## WHAT YOU SHOULD DO
Return the records as they stand. No picture is to be included.

INPUT DATA START

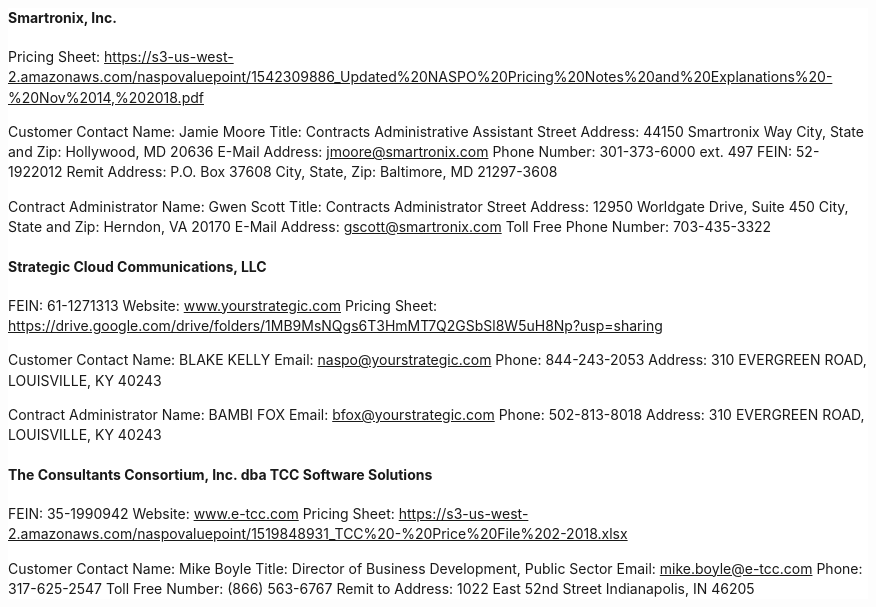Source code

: #### Smartronix, Inc.
Pricing Sheet: https://s3-us-west-2.amazonaws.com/naspovaluepoint/1542309886_Updated%20NASPO%20Pricing%20Notes%20and%20Explanations%20-%20Nov%2014,%202018.pdf

Customer Contact
Name: Jamie Moore
Title: Contracts Administrative Assistant
Street Address: 44150 Smartronix Way
City, State and Zip: Hollywood, MD 20636
E-Mail Address: jmoore@smartronix.com
Phone Number: 301-373-6000 ext. 497
FEIN: 52-1922012
Remit Address: P.O. Box 37608
City, State, Zip: Baltimore, MD 21297-3608

Contract Administrator
Name: Gwen Scott
Title: Contracts Administrator
Street Address: 12950 Worldgate Drive, Suite 450
City, State and Zip: Herndon, VA 20170
E-Mail Address: gscott@smartronix.com
Toll Free Phone Number: 703-435-3322

#### Strategic Cloud Communications, LLC
FEIN: 61-1271313
Website: www.yourstrategic.com
Pricing Sheet: https://drive.google.com/drive/folders/1MB9MsNQgs6T3HmMT7Q2GSbSl8W5uH8Np?usp=sharing

Customer Contact
Name: BLAKE KELLY
Email: naspo@yourstrategic.com
Phone: 844-243-2053
Address: 310 EVERGREEN ROAD, LOUISVILLE, KY 40243

Contract Administrator
Name: BAMBI FOX
Email: bfox@yourstrategic.com
Phone: 502-813-8018
Address: 310 EVERGREEN ROAD, LOUISVILLE, KY 40243

#### The Consultants Consortium, Inc. dba TCC Software Solutions
FEIN: 35-1990942
Website: www.e-tcc.com
Pricing Sheet: https://s3-us-west-2.amazonaws.com/naspovaluepoint/1519848931_TCC%20-%20Price%20File%202-2018.xlsx

Customer Contact
Name: Mike Boyle
Title: Director of Business Development, Public Sector
Email: mike.boyle@e-tcc.com
Phone: 317-625-2547
Toll Free Number: (866) 563-6767
Remit to Address: 1022 East 52nd Street Indianapolis, IN 46205
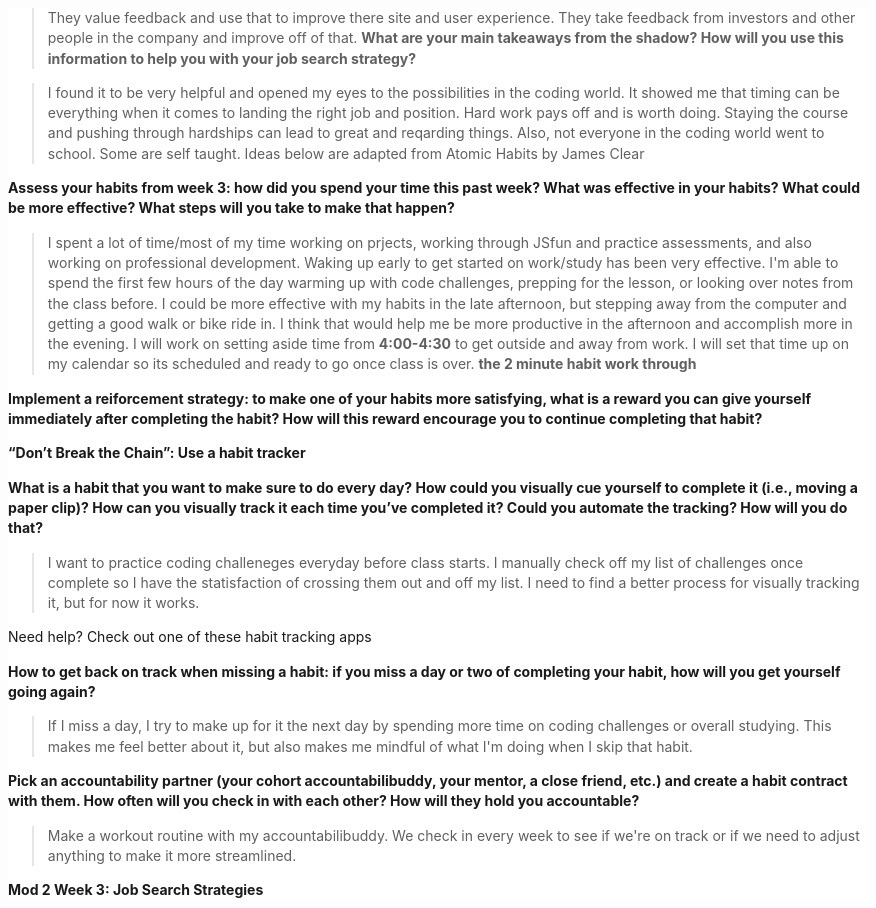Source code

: >They value feedback and use that to improve there site and user experience. They take feedback from investors and other people in the company and improve off of that. 
**What are your main takeaways from the shadow? How will you use this information to help you with your job search strategy?**

>I found it to be very helpful and opened my eyes to the possibilities in the coding world. It showed me that timing can be everything when it comes to landing the right job and position. Hard work pays off and is worth doing. Staying the course and pushing through hardships can lead to great and reqarding things. Also, not everyone in the coding world went to school. Some are self taught. 
Ideas below are adapted from Atomic Habits by James Clear

**Assess your habits from week 3: how did you spend your time this past week? What was effective in your habits? What could be more effective? What steps will you take to make that happen?**

>I spent a lot of time/most of my time working on prjects, working through JSfun and practice assessments, and also working on professional development. Waking up early to get started on work/study has been very effective. I'm able to spend the first few hours of the day warming up with code challenges, prepping for the lesson, or looking over notes from the class before. I could be more effective with my habits in the late afternoon, but stepping away from the computer and getting a good walk or bike ride in. I think that would help me be more productive in the afternoon and accomplish more in the evening. I will work on setting aside time from **4:00-4:30** to get outside and away from work. I will set that time up on my calendar so its scheduled and ready to go once class is over. 
**the 2 minute habit work through**

**Implement a reiforcement strategy: to make one of your habits more satisfying, what is a reward you can give yourself immediately after completing the habit? How will this reward encourage you to continue completing that habit?**

>
**“Don’t Break the Chain”: Use a habit tracker**

**What is a habit that you want to make sure to do every day? How could you visually cue yourself to complete it (i.e., moving a paper clip)? How can you visually track it each time you’ve completed it? Could you automate the tracking? How will you do that?**

>I want to practice coding challeneges everyday before class starts. I manually check off my list of challenges once complete so I have the statisfaction of crossing them out and off my list. I need to find a better process for visually tracking it, but for now it works. 

Need help? Check out one of these habit tracking apps

**How to get back on track when missing a habit: if you miss a day or two of completing your habit, how will you get yourself going again?**

> If I miss a day, I try to make up for it the next day by spending more time on coding challenges or overall studying. This makes me feel better about it, but also makes me mindful of what I'm doing when I skip that habit. 

**Pick an accountability partner (your cohort accountabilibuddy, your mentor, a close friend, etc.) and create a habit contract with them. How often will you check in with each other? How will they hold you accountable?**

> Make a workout routine with my accountabilibuddy. We check in every week to see if we're on track or if we need to adjust anything to make it more streamlined. 

**Mod 2 Week 3: Job Search Strategies**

INPUT DATA END

## THE ANSWER
Source code

: #### Smartronix, Inc.
Pricing Sheet: https://s3-us-west-2.amazonaws.com/naspovaluepoint/1542309886_Updated%20NASPO%20Pricing%20Notes%20and%20Explanations%20-%20Nov%2014,%202018.pdf

Customer Contact
Name: Jamie Moore
Title: Contracts Administrative Assistant
Street Address: 44150 Smartronix Way
City, State and Zip: Hollywood, MD 20636
E-Mail Address: jmoore@smartronix.com
Phone Number: 301-373-6000 ext. 497
FEIN: 52-1922012
Remit Address: P.O. Box 37608
City, State, Zip: Baltimore, MD 21297-3608

Contract Administrator
Name: Gwen Scott
Title: Contracts Administrator
Street Address: 12950 Worldgate Drive, Suite 450
City, State and Zip: Herndon, VA 20170
E-Mail Address: gscott@smartronix.com
Toll Free Phone Number: 703-435-3322

#### Strategic Cloud Communications, LLC
FEIN: 61-1271313
Website: www.yourstrategic.com
Pricing Sheet: https://drive.google.com/drive/folders/1MB9MsNQgs6T3HmMT7Q2GSbSl8W5uH8Np?usp=sharing

Customer Contact
Name: BLAKE KELLY
Email: naspo@yourstrategic.com
Phone: 844-243-2053
Address: 310 EVERGREEN ROAD, LOUISVILLE, KY 40243

Contract Administrator
Name: BAMBI FOX
Email: bfox@yourstrategic.com
Phone: 502-813-8018
Address: 310 EVERGREEN ROAD, LOUISVILLE, KY 40243

#### The Consultants Consortium, Inc. dba TCC Software Solutions
FEIN: 35-1990942
Website: www.e-tcc.com
Pricing Sheet: https://s3-us-west-2.amazonaws.com/naspovaluepoint/1519848931_TCC%20-%20Price%20File%202-2018.xlsx

Customer Contact
Name: Mike Boyle
Title: Director of Business Development, Public Sector
Email: mike.boyle@e-tcc.com
Phone: 317-625-2547
Toll Free Number: (866) 563-6767
Remit to Address: 1022 East 52nd Street Indianapolis, IN 46205
Source code

: >They value feedback and use that to improve there site and user experience. They take feedback from investors and other people in the company and improve off of that. 
**What are your main takeaways from the shadow? How will you use this information to help you with your job search strategy?**

>I found it to be very helpful and opened my eyes to the possibilities in the coding world. It showed me that timing can be everything when it comes to landing the right job and position. Hard work pays off and is worth doing. Staying the course and pushing through hardships can lead to great and reqarding things. Also, not everyone in the coding world went to school. Some are self taught. 
Ideas below are adapted from Atomic Habits by James Clear

**Assess your habits from week 3: how did you spend your time this past week? What was effective in your habits? What could be more effective? What steps will you take to make that happen?**

>I spent a lot of time/most of my time working on prjects, working through JSfun and practice assessments, and also working on professional development. Waking up early to get started on work/study has been very effective. I'm able to spend the first few hours of the day warming up with code challenges, prepping for the lesson, or looking over notes from the class before. I could be more effective with my habits in the late afternoon, but stepping away from the computer and getting a good walk or bike ride in. I think that would help me be more productive in the afternoon and accomplish more in the evening. I will work on setting aside time from **4:00-4:30** to get outside and away from work. I will set that time up on my calendar so its scheduled and ready to go once class is over. 
**the 2 minute habit work through**

**Implement a reiforcement strategy: to make one of your habits more satisfying, what is a reward you can give yourself immediately after completing the habit? How will this reward encourage you to continue completing that habit?**

>
**“Don’t Break the Chain”: Use a habit tracker**

**What is a habit that you want to make sure to do every day? How could you visually cue yourself to complete it (i.e., moving a paper clip)? How can you visually track it each time you’ve completed it? Could you automate the tracking? How will you do that?**

>I want to practice coding challeneges everyday before class starts. I manually check off my list of challenges once complete so I have the statisfaction of crossing them out and off my list. I need to find a better process for visually tracking it, but for now it works. 

Need help? Check out one of these habit tracking apps

**How to get back on track when missing a habit: if you miss a day or two of completing your habit, how will you get yourself going again?**

> If I miss a day, I try to make up for it the next day by spending more time on coding challenges or overall studying. This makes me feel better about it, but also makes me mindful of what I'm doing when I skip that habit. 

**Pick an accountability partner (your cohort accountabilibuddy, your mentor, a close friend, etc.) and create a habit contract with them. How often will you check in with each other? How will they hold you accountable?**

> Make a workout routine with my accountabilibuddy. We check in every week to see if we're on track or if we need to adjust anything to make it more streamlined. 

**Mod 2 Week 3: Job Search Strategies**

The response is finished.